In our view the corporate documents that are involved here were not "material to the preparation" of the defense; they were not intended to be used, nor were they used as part of the evidence in support of the government's case in chief. And they were not obtained from and did not belong to the defendant. The records were those of the savings and loan institution and the investment company to which we have referred. See and compare United States v. Miller, 425 U.S. 435, 96 S.Ct. 1619, 48 L.Ed.2d 71 (1976); Fisher v. United States, 425 U.S. 391, 96 S.Ct. 1569, 48 L.Ed.2d 39 (1976); Couch v. United States, 409 U.S. 322, 93 S.Ct. 611, 34 L.Ed.2d 548 (1973); United States v. Stuart, 587 F.2d 929 (8th Cir. 1978).
So, the Rule 16 claim is rejected as well as the constitutional claim.
III.
The claim of the defendant that he was not adequately represented by counsel at and before trial was raised first by appellate counsel in the amended motion for a new trial filed on behalf of the defendant. The district court evidently did not consider that there was anything to that contention and did not bother to discuss it. We agree that the claim has no merit, but there are some comments that we think should be made.
It is settled in this circuit today that a defendant in a criminal case is constitutionally entitled to reasonably competent and diligent representation by counsel, whether employed or appointed. However, a defendant is not entitled to representation that results in an acquittal, nor is he entitled to the "best possible" representation. Neither is a defendant entitled, at the instance of new or substituted appellate counsel, to have this court review by hindsight tactical decisions made by trial counsel in the course of the trial. See United States v. Bad Cob, 560 F.2d 877 (8th Cir. 1977); United States v. Malone, 558 F.2d 435 (8th Cir. 1977); Scott v. United States, 545 F.2d 1116 (8th Cir. 1976), cert. denied, 429 U.S. 1111, 97 S.Ct. 1148, 51 L.Ed.2d 565 (1977); United States v. Easter, 539 F.2d 663 (8th Cir. 1976), cert. denied, 434 U.S. 844, 98 S.Ct. 145, 54 L.Ed.2d 109 (1977); McQueen v. Swenson, 498 F.2d 207 (8th Cir. 1974).

- Data shown -
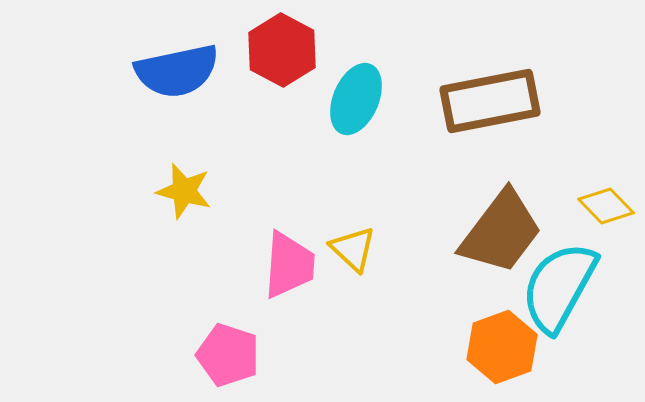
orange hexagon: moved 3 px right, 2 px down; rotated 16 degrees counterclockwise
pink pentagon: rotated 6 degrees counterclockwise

- Requirement 1 -
Reproduce the part of the court opinion starting at "In our view" and ending at "(8th Cir. 1978).".
- Requirement 2 -
Answer these questions from the court opinion:
(a) Whose records were the corporate documents?
(b) Who first raised the claim that the defendant was not adequately represented, and in what filing?
(c) Which two kinds of representation does the opinion say a defendant is not entitled to?

- Written answer 1 -
In our view the corporate documents that are involved here were not "material to the preparation" of the defense; they were not intended to be used, nor were they used as part of the evidence in support of the government's case in chief. And they were not obtained from and did not belong to the defendant. The records were those of the savings and loan institution and the investment company to which we have referred. See and compare United States v. Miller, 425 U.S. 435, 96 S.Ct. 1619, 48 L.Ed.2d 71 (1976); Fisher v. United States, 425 U.S. 391, 96 S.Ct. 1569, 48 L.Ed.2d 39 (1976); Couch v. United States, 409 U.S. 322, 93 S.Ct. 611, 34 L.Ed.2d 548 (1973); United States v. Stuart, 587 F.2d 929 (8th Cir. 1978).

- Written answer 2 -
(a) They belonged to the savings and loan institution and the investment company.
(b) Appellate counsel raised it first, in the amended motion for a new trial.
(c) A defendant is not entitled to representation that results in an acquittal or to the "best possible" representation.